Watching Joe moving through the streets in a car, absorbing its atmosphere of seediness, instantly reminds us of Travis Bickle, also about a military vet (Vietnam War) who sets out to rescue a teenage girl from the depths of human depravity. But Joe doesn’t carry out vigilante justice, and unlike Scorsese’s masterpiece, Ramsay’s vision is more intimate and narrow (focusing on the effects of violence on a individual’s psyche). The less talkative Joe shares most of his characteristics with lean, mean hit-men inhabiting Jean-Pierre Melville’s existential crime features. More than Taxi Driver (1976), this film bears the shades of John Boorman’s underappreciated classic Point Blank (1967), a touch of Steven Soderbergh’s cool crime yarn The Limey (1999), and stylistically attunes to Alice Winocour’s Disorder (2015) – also about a bulky ex-soldier (played by Matthias Schoenaerts) with PTSD. And, Joaquin Phoenix’s bewildering performance imbues the narrative with perfect emotional compass. Phoenix’s evocative gestures and eccentricity gives the character the kind of true haunting looks. Considering how the movie is narratively understated, it is important to note how Phoenix brings fine emotional thrust to the proceedings. The actor also instills Joe with innate decency that’s obvious in the sweet banter he carries with his ailing mother, which only later makes his raging inner battles more resonant.
Despite all the influences derived and a masterful performance at the center, director/writer Ramsay’s minimalist yet meditative form and aural-visual textures deserves lot more accolades. Working with cinematographer Thomas Townsend, Ramsay provides us an emotional window to see through Joe's eyes as he navigates his quickly unraveling existence. And, on most occasions we are trapped with in Joe’s head-space that we 'feel' the bad things than actually 'see' it.
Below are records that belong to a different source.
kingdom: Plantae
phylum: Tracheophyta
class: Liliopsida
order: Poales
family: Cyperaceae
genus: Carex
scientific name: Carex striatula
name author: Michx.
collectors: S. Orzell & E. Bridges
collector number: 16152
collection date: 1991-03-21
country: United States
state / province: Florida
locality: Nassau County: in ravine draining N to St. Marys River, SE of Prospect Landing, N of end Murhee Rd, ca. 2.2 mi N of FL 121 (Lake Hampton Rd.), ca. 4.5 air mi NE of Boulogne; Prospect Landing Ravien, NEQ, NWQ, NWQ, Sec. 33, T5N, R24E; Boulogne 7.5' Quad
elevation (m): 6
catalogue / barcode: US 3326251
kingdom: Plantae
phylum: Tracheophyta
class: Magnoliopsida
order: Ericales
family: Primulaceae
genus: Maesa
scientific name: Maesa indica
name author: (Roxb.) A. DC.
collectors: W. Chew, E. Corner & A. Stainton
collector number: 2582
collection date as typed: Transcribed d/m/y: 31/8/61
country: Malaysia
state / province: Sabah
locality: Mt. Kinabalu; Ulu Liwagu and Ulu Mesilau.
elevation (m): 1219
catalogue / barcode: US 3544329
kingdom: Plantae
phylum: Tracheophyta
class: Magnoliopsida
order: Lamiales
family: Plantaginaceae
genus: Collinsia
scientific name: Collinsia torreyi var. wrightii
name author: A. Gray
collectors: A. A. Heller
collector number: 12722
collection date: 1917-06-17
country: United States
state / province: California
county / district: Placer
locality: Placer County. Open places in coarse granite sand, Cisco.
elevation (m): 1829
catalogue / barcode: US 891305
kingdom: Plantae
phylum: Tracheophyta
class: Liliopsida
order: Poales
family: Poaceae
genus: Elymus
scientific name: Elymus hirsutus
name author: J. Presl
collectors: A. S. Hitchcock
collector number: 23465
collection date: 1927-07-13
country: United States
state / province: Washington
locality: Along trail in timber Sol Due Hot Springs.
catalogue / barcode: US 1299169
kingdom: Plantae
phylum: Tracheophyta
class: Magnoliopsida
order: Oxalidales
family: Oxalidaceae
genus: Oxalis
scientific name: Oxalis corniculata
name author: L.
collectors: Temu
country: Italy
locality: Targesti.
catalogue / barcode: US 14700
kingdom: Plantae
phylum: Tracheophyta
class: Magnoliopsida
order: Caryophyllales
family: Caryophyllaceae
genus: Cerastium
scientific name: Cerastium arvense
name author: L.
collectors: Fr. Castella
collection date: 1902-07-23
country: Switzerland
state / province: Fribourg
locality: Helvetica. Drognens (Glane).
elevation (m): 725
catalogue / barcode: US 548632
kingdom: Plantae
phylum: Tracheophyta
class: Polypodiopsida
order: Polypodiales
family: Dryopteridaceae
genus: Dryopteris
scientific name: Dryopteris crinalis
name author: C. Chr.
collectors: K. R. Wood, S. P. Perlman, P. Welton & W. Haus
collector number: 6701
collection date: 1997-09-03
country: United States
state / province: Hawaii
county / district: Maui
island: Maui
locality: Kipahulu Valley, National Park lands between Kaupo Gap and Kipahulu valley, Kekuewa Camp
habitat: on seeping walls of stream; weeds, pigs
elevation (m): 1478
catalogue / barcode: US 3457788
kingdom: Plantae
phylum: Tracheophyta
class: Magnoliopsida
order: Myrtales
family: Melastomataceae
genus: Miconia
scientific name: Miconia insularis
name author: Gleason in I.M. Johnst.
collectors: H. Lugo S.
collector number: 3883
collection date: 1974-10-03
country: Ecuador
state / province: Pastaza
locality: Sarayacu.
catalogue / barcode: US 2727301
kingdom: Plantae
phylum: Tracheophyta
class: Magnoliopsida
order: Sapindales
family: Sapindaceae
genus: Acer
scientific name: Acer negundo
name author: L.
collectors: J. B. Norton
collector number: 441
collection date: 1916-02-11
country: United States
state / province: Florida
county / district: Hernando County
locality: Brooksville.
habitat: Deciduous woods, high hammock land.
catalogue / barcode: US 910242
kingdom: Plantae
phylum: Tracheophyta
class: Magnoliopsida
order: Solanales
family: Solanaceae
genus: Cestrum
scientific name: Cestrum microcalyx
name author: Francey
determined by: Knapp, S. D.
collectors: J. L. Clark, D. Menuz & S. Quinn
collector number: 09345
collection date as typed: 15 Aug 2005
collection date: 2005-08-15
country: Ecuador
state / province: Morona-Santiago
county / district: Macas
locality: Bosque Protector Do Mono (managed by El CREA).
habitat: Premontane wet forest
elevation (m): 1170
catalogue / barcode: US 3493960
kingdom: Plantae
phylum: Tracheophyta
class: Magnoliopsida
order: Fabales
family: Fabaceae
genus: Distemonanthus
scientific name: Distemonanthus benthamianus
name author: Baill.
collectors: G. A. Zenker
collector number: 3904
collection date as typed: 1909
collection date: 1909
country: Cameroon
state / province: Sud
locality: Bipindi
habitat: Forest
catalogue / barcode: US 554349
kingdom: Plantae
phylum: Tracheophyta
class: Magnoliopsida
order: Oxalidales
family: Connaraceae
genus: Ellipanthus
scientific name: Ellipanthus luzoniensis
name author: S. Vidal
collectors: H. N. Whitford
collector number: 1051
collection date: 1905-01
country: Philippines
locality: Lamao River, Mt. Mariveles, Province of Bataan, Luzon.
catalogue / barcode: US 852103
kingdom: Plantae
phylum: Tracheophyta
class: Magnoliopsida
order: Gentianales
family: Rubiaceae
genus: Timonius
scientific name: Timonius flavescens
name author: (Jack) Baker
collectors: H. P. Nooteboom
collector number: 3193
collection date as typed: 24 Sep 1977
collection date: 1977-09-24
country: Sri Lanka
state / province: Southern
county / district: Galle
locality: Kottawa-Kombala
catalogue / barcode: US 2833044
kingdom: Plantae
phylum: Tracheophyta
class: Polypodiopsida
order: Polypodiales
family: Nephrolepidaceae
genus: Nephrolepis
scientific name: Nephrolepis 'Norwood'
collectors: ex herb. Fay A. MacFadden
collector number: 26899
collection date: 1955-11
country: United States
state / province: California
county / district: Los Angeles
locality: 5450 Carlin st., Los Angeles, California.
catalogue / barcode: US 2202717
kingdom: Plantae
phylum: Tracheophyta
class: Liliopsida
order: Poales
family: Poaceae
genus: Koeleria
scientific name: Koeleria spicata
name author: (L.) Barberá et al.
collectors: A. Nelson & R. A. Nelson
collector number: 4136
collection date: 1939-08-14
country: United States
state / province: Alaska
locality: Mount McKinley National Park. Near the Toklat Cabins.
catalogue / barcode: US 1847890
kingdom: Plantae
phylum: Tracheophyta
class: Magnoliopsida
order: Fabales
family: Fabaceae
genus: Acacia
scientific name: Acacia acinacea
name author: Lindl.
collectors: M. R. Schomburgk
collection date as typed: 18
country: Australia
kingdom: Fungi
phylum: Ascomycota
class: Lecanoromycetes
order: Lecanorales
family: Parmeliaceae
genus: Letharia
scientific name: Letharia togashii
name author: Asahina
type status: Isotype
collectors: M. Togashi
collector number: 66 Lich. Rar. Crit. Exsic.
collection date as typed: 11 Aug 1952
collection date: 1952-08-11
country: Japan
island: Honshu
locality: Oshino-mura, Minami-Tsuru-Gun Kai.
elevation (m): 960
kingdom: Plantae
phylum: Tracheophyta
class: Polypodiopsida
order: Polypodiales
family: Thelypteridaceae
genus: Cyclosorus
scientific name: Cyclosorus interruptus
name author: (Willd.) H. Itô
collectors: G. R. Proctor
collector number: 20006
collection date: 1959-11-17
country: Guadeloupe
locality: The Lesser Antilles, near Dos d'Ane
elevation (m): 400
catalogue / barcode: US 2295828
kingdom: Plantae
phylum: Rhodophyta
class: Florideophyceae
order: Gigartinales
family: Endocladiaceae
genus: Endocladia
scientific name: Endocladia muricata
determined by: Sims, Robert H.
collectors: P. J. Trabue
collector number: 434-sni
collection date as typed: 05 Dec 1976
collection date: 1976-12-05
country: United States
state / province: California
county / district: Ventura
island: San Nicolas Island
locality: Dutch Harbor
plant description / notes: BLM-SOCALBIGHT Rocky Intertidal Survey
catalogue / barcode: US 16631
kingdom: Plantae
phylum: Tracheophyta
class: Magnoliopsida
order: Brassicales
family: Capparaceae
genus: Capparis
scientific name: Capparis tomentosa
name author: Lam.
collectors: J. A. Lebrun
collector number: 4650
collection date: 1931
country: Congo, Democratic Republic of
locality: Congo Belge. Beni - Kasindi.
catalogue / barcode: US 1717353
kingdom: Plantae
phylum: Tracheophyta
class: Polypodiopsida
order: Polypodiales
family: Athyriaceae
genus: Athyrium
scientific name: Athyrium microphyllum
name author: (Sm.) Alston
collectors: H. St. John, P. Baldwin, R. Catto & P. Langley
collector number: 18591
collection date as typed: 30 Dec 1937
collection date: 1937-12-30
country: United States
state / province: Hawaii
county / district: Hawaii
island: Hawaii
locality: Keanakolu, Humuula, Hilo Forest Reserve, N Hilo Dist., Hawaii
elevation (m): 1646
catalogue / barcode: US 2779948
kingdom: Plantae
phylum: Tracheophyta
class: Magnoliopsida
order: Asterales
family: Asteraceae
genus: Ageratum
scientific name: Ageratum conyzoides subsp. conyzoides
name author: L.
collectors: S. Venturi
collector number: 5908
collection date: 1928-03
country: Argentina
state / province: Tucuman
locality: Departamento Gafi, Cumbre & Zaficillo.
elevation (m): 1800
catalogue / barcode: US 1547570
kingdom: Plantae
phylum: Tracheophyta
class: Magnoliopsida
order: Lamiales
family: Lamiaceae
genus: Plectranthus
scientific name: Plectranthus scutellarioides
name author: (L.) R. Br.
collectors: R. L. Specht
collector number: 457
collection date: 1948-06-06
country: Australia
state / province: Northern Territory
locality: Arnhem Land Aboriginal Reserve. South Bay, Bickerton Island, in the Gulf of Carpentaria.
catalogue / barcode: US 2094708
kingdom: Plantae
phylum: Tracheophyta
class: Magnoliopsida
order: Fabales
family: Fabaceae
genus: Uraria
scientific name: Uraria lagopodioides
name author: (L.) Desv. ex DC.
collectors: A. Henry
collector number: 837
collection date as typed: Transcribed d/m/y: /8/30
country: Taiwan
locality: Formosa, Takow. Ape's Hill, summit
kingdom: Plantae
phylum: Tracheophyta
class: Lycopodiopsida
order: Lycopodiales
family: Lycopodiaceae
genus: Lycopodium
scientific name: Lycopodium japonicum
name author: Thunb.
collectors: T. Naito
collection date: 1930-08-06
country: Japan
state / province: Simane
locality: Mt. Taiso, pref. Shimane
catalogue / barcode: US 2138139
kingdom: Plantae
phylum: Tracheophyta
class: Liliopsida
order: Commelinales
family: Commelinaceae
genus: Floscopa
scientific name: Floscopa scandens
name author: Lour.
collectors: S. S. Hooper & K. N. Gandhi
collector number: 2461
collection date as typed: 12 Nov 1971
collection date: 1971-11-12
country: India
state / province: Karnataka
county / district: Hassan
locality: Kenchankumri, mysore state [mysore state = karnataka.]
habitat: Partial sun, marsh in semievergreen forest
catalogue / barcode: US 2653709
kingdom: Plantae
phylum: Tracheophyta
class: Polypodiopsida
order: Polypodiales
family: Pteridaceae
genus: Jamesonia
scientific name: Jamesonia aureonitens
Sound designer Paul Davies and Johnny Greenwood’s score deserve special mention as they fill the quiet moments with sublime sounds and tones. Even though the director’s previous film is also about a murderous male, this time she adopts a more hard-edged male perspective. This one is a study of a physically strong man who finds himself to be fallible. He can’t truly save others, or at least save himself, and even falls short of killing himself. But the guy slowly grasps for life through the suffocating burden of trauma. This is expressed in a beautiful surrealistic moment as Joe swims up to the river’s surface. In fact, there are other intriguing moments in the film which makes it more than a remarkable exercise in style. For example, the way Ramsay undercuts brutality by adding unanticipated moment of tenderness: a gruesome face-off between Joe and a hired-gun ends on a strange note of singing, an incredible note of sensitivity and compassion amidst ruthless acts. The plotting does seem too lean and frustratingly fragmentary at times so as to wholly rely on the moments of startling ethereal imagery. Nevertheless, You Were Never Really Here (90 minutes) is a precious little mood piece which intimately studies a traumatized soul’s cracked psyche.